What you are asked to do - Each line of the entries that mentions the string "labels" needs to be reported.

━━━ Data extract ━━━

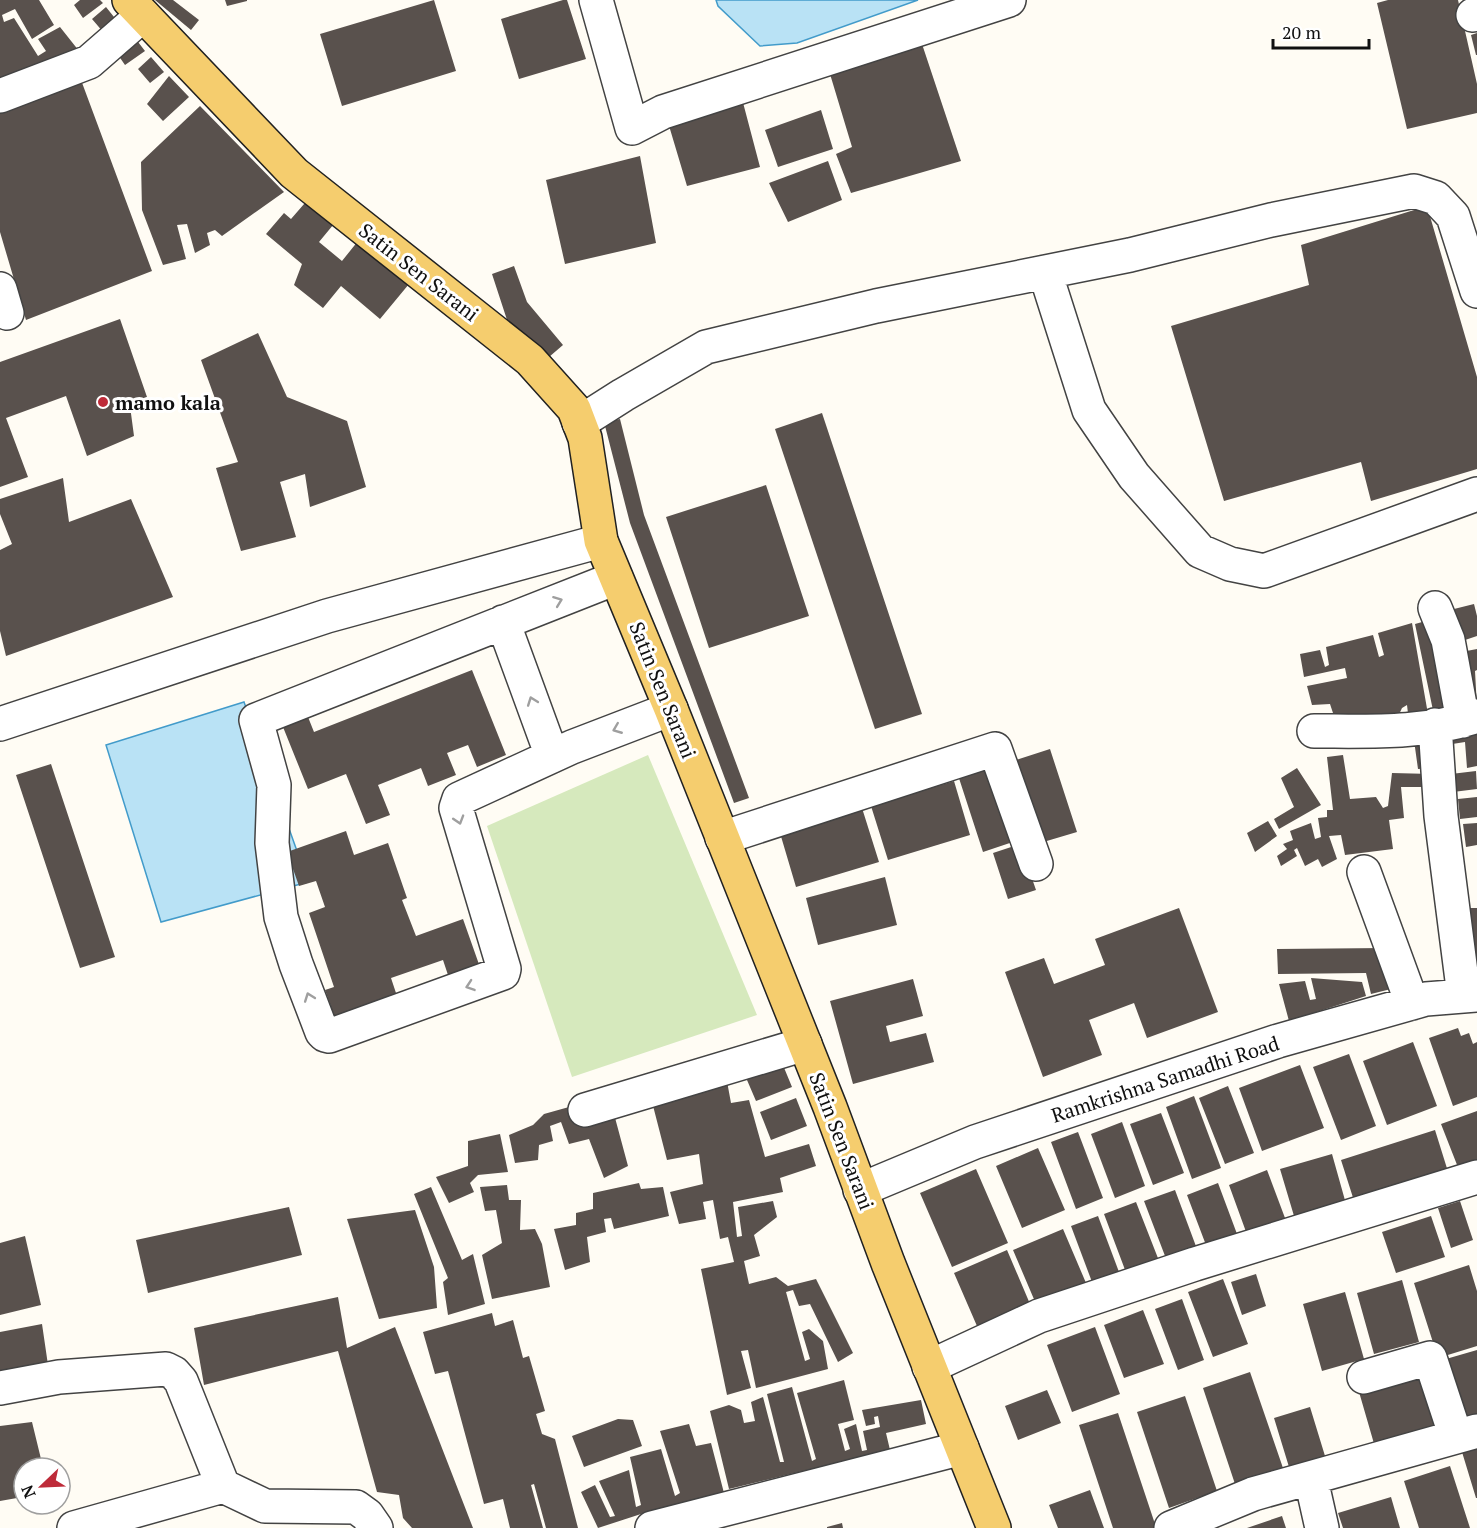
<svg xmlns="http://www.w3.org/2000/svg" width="1477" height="1528" font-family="'PT Serif',serif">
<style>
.green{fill:#d6e9bd}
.water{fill:#b9e2f5;stroke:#429bca;stroke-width:1.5}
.building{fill:#59514d}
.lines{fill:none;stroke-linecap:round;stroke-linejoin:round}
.minor-casing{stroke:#434343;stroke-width:36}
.major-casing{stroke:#212121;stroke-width:36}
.minor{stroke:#fff;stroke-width:33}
.major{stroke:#f5cd6e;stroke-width:33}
.oneway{stroke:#9f9f9f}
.poi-dot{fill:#be2b39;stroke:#fff;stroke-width:2}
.labels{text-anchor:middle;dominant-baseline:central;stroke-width:6;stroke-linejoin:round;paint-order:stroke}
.street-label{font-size:20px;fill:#101010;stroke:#fff}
.poi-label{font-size:20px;font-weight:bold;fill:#101010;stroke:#fff;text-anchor:start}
</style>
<rect width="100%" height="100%" fill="#fffcf4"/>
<path class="green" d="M648,755L757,1015L572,1077L487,826Z"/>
<path class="water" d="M716,0H918L797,43L760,46L718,6Z
M244,702L308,882L161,922L106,745Z"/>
<path class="building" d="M0,0H39L54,25L32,39L15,9L2,15L4,22L14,18L38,56L46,51L38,39L60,27L83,56L0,85Z
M80,0H100L103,3L83,18L74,5Z
M155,0H173L199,20L191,30Z
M225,0H247V1L227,6Z
M434,0L456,71L342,106L320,34Z
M563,0H567L586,59L519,79L501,19Z
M1388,0H1458L1477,84V113L1407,129L1377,3Z
M106,7L118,22L104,33L92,19Z
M1477,33V55H1476L1471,35Z
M135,38L145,51L125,65L116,52Z
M922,44L961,161L851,193L836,154L852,147L830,74Z
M151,57L164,72L150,83L138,69Z
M169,76L189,97L163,121L147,104Z
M81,80L152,271L26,320L0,232V111Z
M741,95L760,167L687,186L667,119Z
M200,106L284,192L222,236L215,230L207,233L210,245L195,253L187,224L177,225L186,259L163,265L142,210L141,162Z
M821,110L833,149L778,167L765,130Z
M640,156L656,243L565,264L546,180Z
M828,161L842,200L788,222L769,183Z
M311,196L338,219L319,242L342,261L358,241L409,284L380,319L341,286L323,308L294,285L302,264L266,234L284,213L291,219Z
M1427,206L1477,377V469L1371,501L1361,462L1224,501L1171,326L1309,285L1301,245Z
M514,266L527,302L563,345L549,357L509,326L492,274Z
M120,319L147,397L130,406L134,436L87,456L66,396L6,418L28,477L0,487V362Z
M258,333L287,397L347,421L366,487L310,507L305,474L280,482L296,537L241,551L216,468L238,462L201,360Z
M822,413L922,714L875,729L775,429Z
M620,419L644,515L749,798L734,803L630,523L604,422Z
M63,478L69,522L131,499L173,597L6,656L0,631V550L12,544L0,514V499Z
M766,485L809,616L709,648L666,517Z
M1474,604L1477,616V636L1459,642L1450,610Z
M1433,619L1457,715L1435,720L1415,624Z
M1412,623L1429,720L1409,722L1407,705L1402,708L1396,721L1337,725L1330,704L1312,705L1307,686L1347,678L1345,668L1304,677L1300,654L1320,650L1325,667L1329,665L1326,647L1373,635L1379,657L1384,655L1378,633Z
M1477,649V670L1475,671L1477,708L1456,653Z
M472,670L506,755L477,767L468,745L447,753L456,775L428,786L421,768L378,785L390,815L366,824L346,774L308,789L283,727L308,717L314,732Z
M1445,729L1477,732V766L1467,768L1465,742L1446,745Z
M1413,733L1435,768L1418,769Z
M1050,749L1077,832L1040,843L1013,761Z
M1343,755L1350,799L1376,797L1383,808L1388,806L1392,773L1432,774L1425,808L1422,787H1401L1404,818L1389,820L1393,849L1345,855L1341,835L1329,836L1337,859L1322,867L1318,859L1305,866L1297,848L1294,850L1297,856L1281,866L1277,856L1287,849L1283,844L1293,840L1290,831L1311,823L1315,839L1321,837L1318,818L1327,817V810H1333L1327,757Z
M993,757L1019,840L983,852L956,769Z
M51,764L115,957L80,968L16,775Z
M1297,768L1321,805L1279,829L1274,819L1294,807L1281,778Z
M1476,771L1477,789L1453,792L1451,774Z
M954,781L970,835L888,860L871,806Z
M1477,797V817L1460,819L1458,799Z
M862,808L879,862L796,887L780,833Z
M1268,821L1277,836L1255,852L1247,833Z
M1477,823V845L1466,847L1463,824Z
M346,831L354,855L388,843L407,898L402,900L416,936L463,919L481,970L450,981L443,960L391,978L398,999L336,1021L325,990L334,987L309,913L325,907L316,881L299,886L287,852Z
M1020,844L1036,890L1008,899L993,853Z
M885,877L897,925L818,945L806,898Z
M1179,908L1218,1012L1147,1038L1134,1003L1089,1020L1102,1055L1043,1077L1005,972L1044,958L1054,984L1105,965L1095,939Z
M1460,908H1477V970Z
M1385,948L1391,989L1371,994L1366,973L1278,974L1277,949Z
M1311,978L1362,982L1366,996L1289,1021L1279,984L1305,981L1310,1000L1316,999Z
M913,979L923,1016L886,1026L890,1042L926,1033L934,1062L853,1084L830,1001Z
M1458,1028L1461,1036L1469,1033L1473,1044L1477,1042V1097L1453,1106L1429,1038Z
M1413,1042L1437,1106L1387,1125L1363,1061Z
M1349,1054L1376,1126L1341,1140L1313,1067Z
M780,1058L792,1087L756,1101L744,1073Z
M1300,1065L1324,1128L1262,1151L1239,1088Z
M726,1076L731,1103L749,1100L765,1157L809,1144L816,1166L780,1178L783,1192L733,1202L737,1237L742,1236L738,1207L773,1201L777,1217L754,1235L760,1256L744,1261L749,1284L776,1277L788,1286L816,1279L853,1353L838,1362L810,1304L799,1306L793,1290L786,1292L805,1361L810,1359L802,1332L809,1329L823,1341L828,1369L756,1388L748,1350L741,1351L751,1388L727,1395L701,1269L734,1262L728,1237L720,1239L713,1200L703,1202L706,1219L679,1224L670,1192L703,1184L699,1154L667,1160L651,1098Z
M1228,1086L1254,1153L1225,1164L1199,1098Z
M1194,1096L1221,1168L1192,1179L1166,1107Z
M796,1098L807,1126L771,1140L760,1112Z
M569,1107L614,1114L628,1166L604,1178L589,1139L569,1144L561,1122L550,1126L553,1141L539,1145L538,1160L515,1163L509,1135L533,1125L544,1114Z
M1477,1111V1169L1461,1175L1441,1124Z
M1161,1113L1184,1173L1153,1185L1130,1124Z
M1122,1122L1145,1186L1115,1198L1091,1134Z
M1435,1130L1450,1178L1356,1207L1341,1160Z
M1078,1132L1103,1198L1076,1209L1051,1142Z
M500,1134L508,1172L478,1175L470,1183L474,1192L449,1203L436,1177L468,1166V1141Z
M1038,1148L1065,1210L1022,1228L996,1166Z
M1332,1154L1348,1211L1297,1226L1280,1169Z
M976,1169L1008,1243L952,1267L920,1193Z
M1267,1170L1288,1226L1249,1240L1229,1185Z
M639,1183L641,1189L663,1187L669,1216L614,1229L611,1218L604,1219L606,1232L587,1237L590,1262L565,1270L554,1229L576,1225V1213L593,1209V1193Z
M1218,1183L1240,1242L1209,1253L1187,1195Z
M507,1185L509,1200H521L520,1230L535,1229L542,1244L550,1287L492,1299L482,1255L502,1243L496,1210L485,1211L480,1187Z
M431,1187L462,1260L473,1254L485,1304L448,1315L443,1282L448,1278L414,1194Z
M1175,1190L1200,1257L1170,1269L1144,1201Z
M1460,1201L1473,1240L1451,1248L1438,1208Z
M1136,1202L1163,1271L1130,1283L1104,1214Z
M289,1207L302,1255L148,1293L136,1240Z
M415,1210L434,1267L437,1308L379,1319L347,1219Z
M1098,1216L1122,1280L1095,1290L1071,1226Z
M1431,1216L1445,1257L1396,1273L1382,1232Z
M1063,1229L1089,1290L1039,1311L1013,1250Z
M25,1236L41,1305L0,1315V1243Z
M1007,1250L1033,1311L980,1333L954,1273Z
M1469,1265L1477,1291V1346L1438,1358L1414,1283Z
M1256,1274L1266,1306L1242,1315L1231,1282Z
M1223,1279L1248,1344L1213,1357L1188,1292Z
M1402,1280L1419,1342L1374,1354L1357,1293Z
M1345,1292L1364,1359L1322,1371L1303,1304Z
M338,1297L347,1348L395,1327L473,1528H412L403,1518L399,1495L377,1492L338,1351L204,1385L194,1328Z
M1182,1299L1204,1360L1178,1370L1155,1309Z
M1143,1310L1164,1364L1124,1378L1104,1325Z
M492,1313L495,1326L513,1320L523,1358L529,1356L545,1411L536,1414L542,1434L555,1439L578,1528H546L534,1484L531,1485L543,1528H510L503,1499L484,1504L448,1371L435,1374L423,1332Z
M42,1324L48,1365L0,1376V1332Z
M1095,1327L1120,1394L1072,1412L1047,1345Z
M1477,1350V1426L1458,1431L1439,1361Z
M1423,1366L1443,1435L1377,1454L1357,1385Z
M1250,1372L1283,1468L1235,1484L1203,1388Z
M844,1380L854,1420L838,1424L845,1451L850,1449L844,1429L856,1424L862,1451L867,1450L863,1431L880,1427L878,1416L874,1417L875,1424L866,1426L862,1410L921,1400L926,1424L886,1433L890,1450L729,1489L710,1411L729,1405L741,1410L744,1423L755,1421L751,1402L763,1397L780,1462H784L767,1394L792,1387L812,1461L816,1459L797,1393Z
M1047,1390L1061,1423L1018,1440L1005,1406Z
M1185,1396L1217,1491L1169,1508L1137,1412Z
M1310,1407L1329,1469L1293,1480L1274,1418Z
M1118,1413L1156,1527L1154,1528H1113L1079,1425Z
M618,1419L633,1420L642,1446L584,1467L572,1436Z
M32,1422L41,1459L36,1468H24V1487L17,1498L0,1501V1426Z
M689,1424L696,1446L711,1443L724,1493L641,1514L598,1528L581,1492L595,1485L610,1517L615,1516L599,1481L629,1470L636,1507L641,1505L630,1457L661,1449L675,1496L680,1493L660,1431Z
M1477,1448V1498H1476L1462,1452Z
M1450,1466L1470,1528H1419L1404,1481Z
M1090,1490L1104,1528H1058L1049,1505Z
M1391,1497L1400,1528H1343L1338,1513Z
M1282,1516L1286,1528H1247Z
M842,1523L843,1528H827V1527Z"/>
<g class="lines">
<defs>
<path id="minor" d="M596,0L632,128L663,112L1009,0
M1473,15L1477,14
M0,96L89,62L143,15
M1045,272L1089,410L1134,476L1200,551L1230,564L1264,571L1477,494
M0,289L7,313
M579,423L623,395L706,347L876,306L1130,255L1271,220L1414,191L1436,198L1453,216L1477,291
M616,578L256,720L274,785L272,843L281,917L296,964L322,1032L325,1035L329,1036L503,973L504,969L456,808L459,799L572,747L671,709
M1435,608L1448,640L1463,721
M503,622L552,756
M0,724L327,616L601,541
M1435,725L1441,816L1464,996
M1314,731C1368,731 1425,734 1477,716
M722,838L995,749L1036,864
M1364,872L1412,1003
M585,1110L805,1044
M860,1190L975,1142L1278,1041L1426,999L1477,995
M929,1367L1039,1316L1195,1264L1477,1177
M1364,1377L1430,1358L1456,1437
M0,1388L59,1377L166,1369L174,1373L181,1381L223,1486L265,1506L356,1507L367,1515L376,1528
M1311,1479L1322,1528
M74,1528L223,1486
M652,1528L962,1448
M1171,1528L1253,1494L1477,1431"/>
<path id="major" d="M129,0L294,173L530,360L574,409L585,438L601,541L671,709L830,1107L888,1263L994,1528"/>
</defs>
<use href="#minor" class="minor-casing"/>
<use href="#major" class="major-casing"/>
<use href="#minor" class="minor"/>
<use href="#major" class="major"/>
</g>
<defs><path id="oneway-chevron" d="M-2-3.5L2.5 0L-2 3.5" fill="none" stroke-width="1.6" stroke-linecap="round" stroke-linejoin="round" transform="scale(1.5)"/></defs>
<g class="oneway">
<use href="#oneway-chevron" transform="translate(558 601) rotate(-21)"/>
<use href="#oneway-chevron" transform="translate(532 701) rotate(-110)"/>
<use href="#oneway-chevron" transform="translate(617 729) rotate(158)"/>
<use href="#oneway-chevron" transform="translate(459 820) rotate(73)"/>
<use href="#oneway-chevron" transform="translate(470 986) rotate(161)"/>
<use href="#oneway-chevron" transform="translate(309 997) rotate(-110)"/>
</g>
<circle class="poi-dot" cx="103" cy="402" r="6"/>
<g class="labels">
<g class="street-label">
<text transform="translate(419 272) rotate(38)">Satin Sen Sarani</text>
<text transform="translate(663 690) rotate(68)">Satin Sen Sarani</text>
<text transform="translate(1165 1079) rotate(-18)">Ramkrishna Samadhi Road</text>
<text transform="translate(842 1141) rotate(69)">Satin Sen Sarani</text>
</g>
<g class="poi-label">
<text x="115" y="402">mamo kala</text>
</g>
</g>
<g transform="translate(42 1486) rotate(247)"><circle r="28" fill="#ffffff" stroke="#9f9f9f" stroke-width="1.5"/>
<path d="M0-4.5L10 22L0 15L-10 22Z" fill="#be2b39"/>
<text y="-9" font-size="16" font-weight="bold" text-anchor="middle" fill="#101010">N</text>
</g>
<path d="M1273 39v9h96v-9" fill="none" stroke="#101010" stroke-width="3"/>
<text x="1282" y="39" font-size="18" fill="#101010" stroke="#ffffff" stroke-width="4.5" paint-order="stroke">20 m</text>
</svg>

━━━

Answer to the problem -
.labels{text-anchor:middle;dominant-baseline:central;stroke-width:6;stroke-linejoin:round;paint-order:stroke}
<g class="labels">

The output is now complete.